#### Data supplied ####

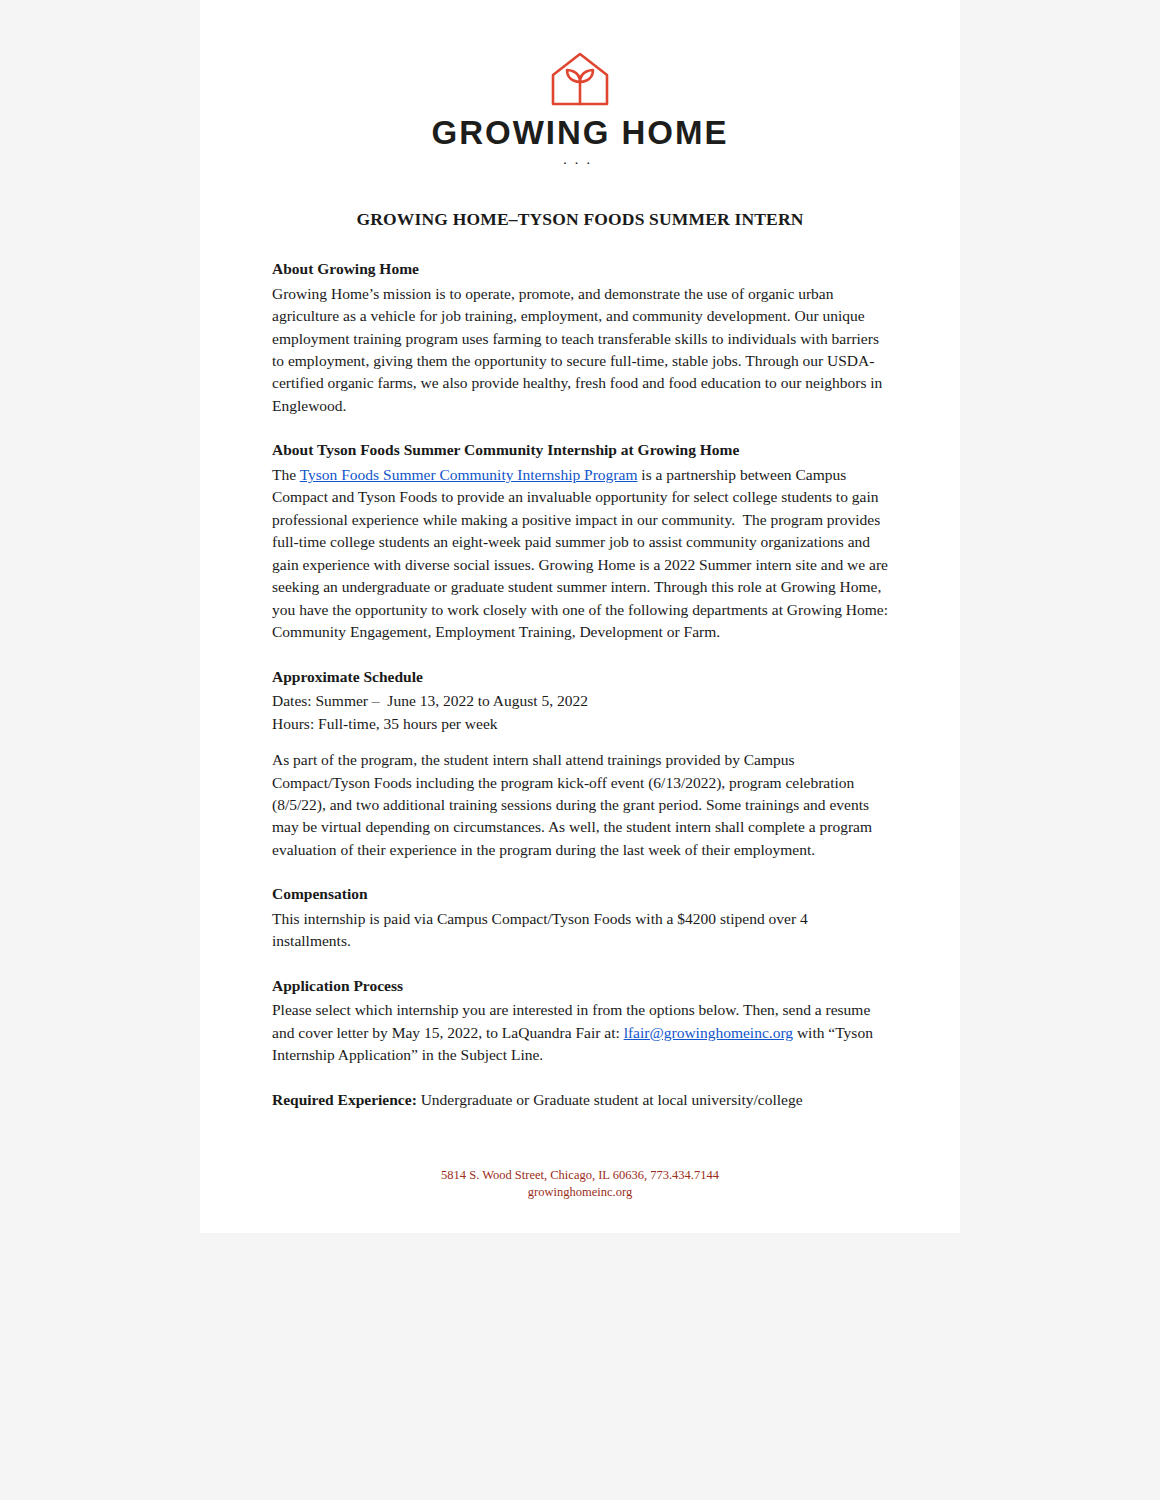GROWING HOME
···
GROWING HOME–TYSON FOODS SUMMER INTERN
About Growing Home
Growing Home’s mission is to operate, promote, and demonstrate the use of organic urban agriculture as a vehicle for job training, employment, and community development. Our unique employment training program uses farming to teach transferable skills to individuals with barriers to employment, giving them the opportunity to secure full-time, stable jobs. Through our USDA-certified organic farms, we also provide healthy, fresh food and food education to our neighbors in Englewood.
About Tyson Foods Summer Community Internship at Growing Home
The Tyson Foods Summer Community Internship Program is a partnership between Campus Compact and Tyson Foods to provide an invaluable opportunity for select college students to gain professional experience while making a positive impact in our community. The program provides full-time college students an eight-week paid summer job to assist community organizations and gain experience with diverse social issues. Growing Home is a 2022 Summer intern site and we are seeking an undergraduate or graduate student summer intern. Through this role at Growing Home, you have the opportunity to work closely with one of the following departments at Growing Home: Community Engagement, Employment Training, Development or Farm.
Approximate Schedule
Dates: Summer – June 13, 2022 to August 5, 2022
Hours: Full-time, 35 hours per week
As part of the program, the student intern shall attend trainings provided by Campus Compact/Tyson Foods including the program kick-off event (6/13/2022), program celebration (8/5/22), and two additional training sessions during the grant period. Some trainings and events may be virtual depending on circumstances. As well, the student intern shall complete a program evaluation of their experience in the program during the last week of their employment.
Compensation
This internship is paid via Campus Compact/Tyson Foods with a $4200 stipend over 4 installments.
Application Process
Please select which internship you are interested in from the options below. Then, send a resume and cover letter by May 15, 2022, to LaQuandra Fair at: lfair@growinghomeinc.org with “Tyson Internship Application” in the Subject Line.
Required Experience: Undergraduate or Graduate student at local university/college
5814 S. Wood Street, Chicago, IL 60636, 773.434.7144
growinghomeinc.org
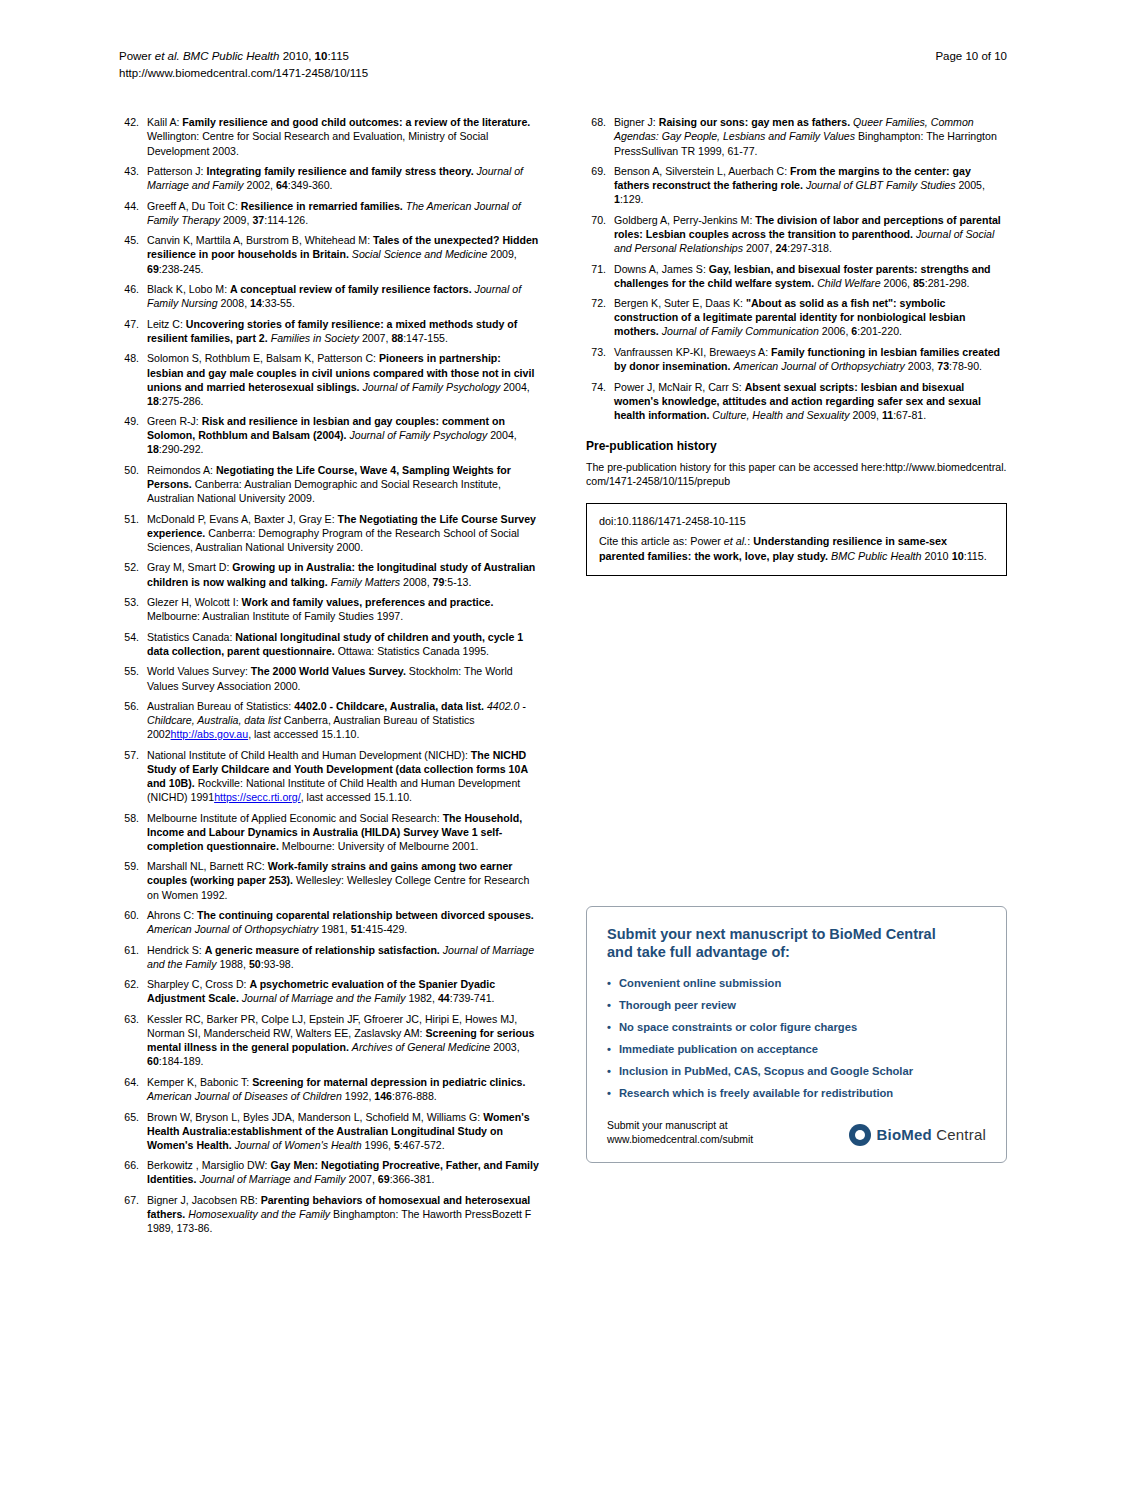Power et al. BMC Public Health 2010, 10:115
http://www.biomedcentral.com/1471-2458/10/115
Page 10 of 10
42. Kalil A: Family resilience and good child outcomes: a review of the literature. Wellington: Centre for Social Research and Evaluation, Ministry of Social Development 2003.
43. Patterson J: Integrating family resilience and family stress theory. Journal of Marriage and Family 2002, 64:349-360.
44. Greeff A, Du Toit C: Resilience in remarried families. The American Journal of Family Therapy 2009, 37:114-126.
45. Canvin K, Marttila A, Burstrom B, Whitehead M: Tales of the unexpected? Hidden resilience in poor households in Britain. Social Science and Medicine 2009, 69:238-245.
46. Black K, Lobo M: A conceptual review of family resilience factors. Journal of Family Nursing 2008, 14:33-55.
47. Leitz C: Uncovering stories of family resilience: a mixed methods study of resilient families, part 2. Families in Society 2007, 88:147-155.
48. Solomon S, Rothblum E, Balsam K, Patterson C: Pioneers in partnership: lesbian and gay male couples in civil unions compared with those not in civil unions and married heterosexual siblings. Journal of Family Psychology 2004, 18:275-286.
49. Green R-J: Risk and resilience in lesbian and gay couples: comment on Solomon, Rothblum and Balsam (2004). Journal of Family Psychology 2004, 18:290-292.
50. Reimondos A: Negotiating the Life Course, Wave 4, Sampling Weights for Persons. Canberra: Australian Demographic and Social Research Institute, Australian National University 2009.
51. McDonald P, Evans A, Baxter J, Gray E: The Negotiating the Life Course Survey experience. Canberra: Demography Program of the Research School of Social Sciences, Australian National University 2000.
52. Gray M, Smart D: Growing up in Australia: the longitudinal study of Australian children is now walking and talking. Family Matters 2008, 79:5-13.
53. Glezer H, Wolcott I: Work and family values, preferences and practice. Melbourne: Australian Institute of Family Studies 1997.
54. Statistics Canada: National longitudinal study of children and youth, cycle 1 data collection, parent questionnaire. Ottawa: Statistics Canada 1995.
55. World Values Survey: The 2000 World Values Survey. Stockholm: The World Values Survey Association 2000.
56. Australian Bureau of Statistics: 4402.0 - Childcare, Australia, data list. 4402.0 - Childcare, Australia, data list Canberra, Australian Bureau of Statistics 2002http://abs.gov.au, last accessed 15.1.10.
57. National Institute of Child Health and Human Development (NICHD): The NICHD Study of Early Childcare and Youth Development (data collection forms 10A and 10B). Rockville: National Institute of Child Health and Human Development (NICHD) 1991https://secc.rti.org/, last accessed 15.1.10.
58. Melbourne Institute of Applied Economic and Social Research: The Household, Income and Labour Dynamics in Australia (HILDA) Survey Wave 1 self-completion questionnaire. Melbourne: University of Melbourne 2001.
59. Marshall NL, Barnett RC: Work-family strains and gains among two earner couples (working paper 253). Wellesley: Wellesley College Centre for Research on Women 1992.
60. Ahrons C: The continuing coparental relationship between divorced spouses. American Journal of Orthopsychiatry 1981, 51:415-429.
61. Hendrick S: A generic measure of relationship satisfaction. Journal of Marriage and the Family 1988, 50:93-98.
62. Sharpley C, Cross D: A psychometric evaluation of the Spanier Dyadic Adjustment Scale. Journal of Marriage and the Family 1982, 44:739-741.
63. Kessler RC, Barker PR, Colpe LJ, Epstein JF, Gfroerer JC, Hiripi E, Howes MJ, Norman SI, Manderscheid RW, Walters EE, Zaslavsky AM: Screening for serious mental illness in the general population. Archives of General Medicine 2003, 60:184-189.
64. Kemper K, Babonic T: Screening for maternal depression in pediatric clinics. American Journal of Diseases of Children 1992, 146:876-888.
65. Brown W, Bryson L, Byles JDA, Manderson L, Schofield M, Williams G: Women's Health Australia:establishment of the Australian Longitudinal Study on Women's Health. Journal of Women's Health 1996, 5:467-572.
66. Berkowitz , Marsiglio DW: Gay Men: Negotiating Procreative, Father, and Family Identities. Journal of Marriage and Family 2007, 69:366-381.
67. Bigner J, Jacobsen RB: Parenting behaviors of homosexual and heterosexual fathers. Homosexuality and the Family Binghampton: The Haworth PressBozett F 1989, 173-86.
68. Bigner J: Raising our sons: gay men as fathers. Queer Families, Common Agendas: Gay People, Lesbians and Family Values Binghampton: The Harrington PressSullivan TR 1999, 61-77.
69. Benson A, Silverstein L, Auerbach C: From the margins to the center: gay fathers reconstruct the fathering role. Journal of GLBT Family Studies 2005, 1:129.
70. Goldberg A, Perry-Jenkins M: The division of labor and perceptions of parental roles: Lesbian couples across the transition to parenthood. Journal of Social and Personal Relationships 2007, 24:297-318.
71. Downs A, James S: Gay, lesbian, and bisexual foster parents: strengths and challenges for the child welfare system. Child Welfare 2006, 85:281-298.
72. Bergen K, Suter E, Daas K: "About as solid as a fish net": symbolic construction of a legitimate parental identity for nonbiological lesbian mothers. Journal of Family Communication 2006, 6:201-220.
73. Vanfraussen KP-KI, Brewaeys A: Family functioning in lesbian families created by donor insemination. American Journal of Orthopsychiatry 2003, 73:78-90.
74. Power J, McNair R, Carr S: Absent sexual scripts: lesbian and bisexual women's knowledge, attitudes and action regarding safer sex and sexual health information. Culture, Health and Sexuality 2009, 11:67-81.
Pre-publication history
The pre-publication history for this paper can be accessed here:http://www.biomedcentral.com/1471-2458/10/115/prepub
doi:10.1186/1471-2458-10-115
Cite this article as: Power et al.: Understanding resilience in same-sex parented families: the work, love, play study. BMC Public Health 2010 10:115.
Submit your next manuscript to BioMed Central
and take full advantage of:
Convenient online submission
Thorough peer review
No space constraints or color figure charges
Immediate publication on acceptance
Inclusion in PubMed, CAS, Scopus and Google Scholar
Research which is freely available for redistribution
Submit your manuscript at
www.biomedcentral.com/submit
BioMed Central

####

◆ Prompt ◆
Each line of the entries above that contains "between" is to be copied.

◆ Exercise output ◆
The Tyson Foods Summer Community Internship Program is a partnership between Campus Compact and Tyson Foods to provide an invaluable opportunity for select college students to gain professional experience while making a positive impact in our community. The program provides full-time college students an eight-week paid summer job to assist community organizations and gain experience with diverse social issues. Growing Home is a 2022 Summer intern site and we are seeking an undergraduate or graduate student summer intern. Through this role at Growing Home, you have the opportunity to work closely with one of the following departments at Growing Home: Community Engagement, Employment Training, Development or Farm.
60. Ahrons C: The continuing coparental relationship between divorced spouses. American Journal of Orthopsychiatry 1981, 51:415-429.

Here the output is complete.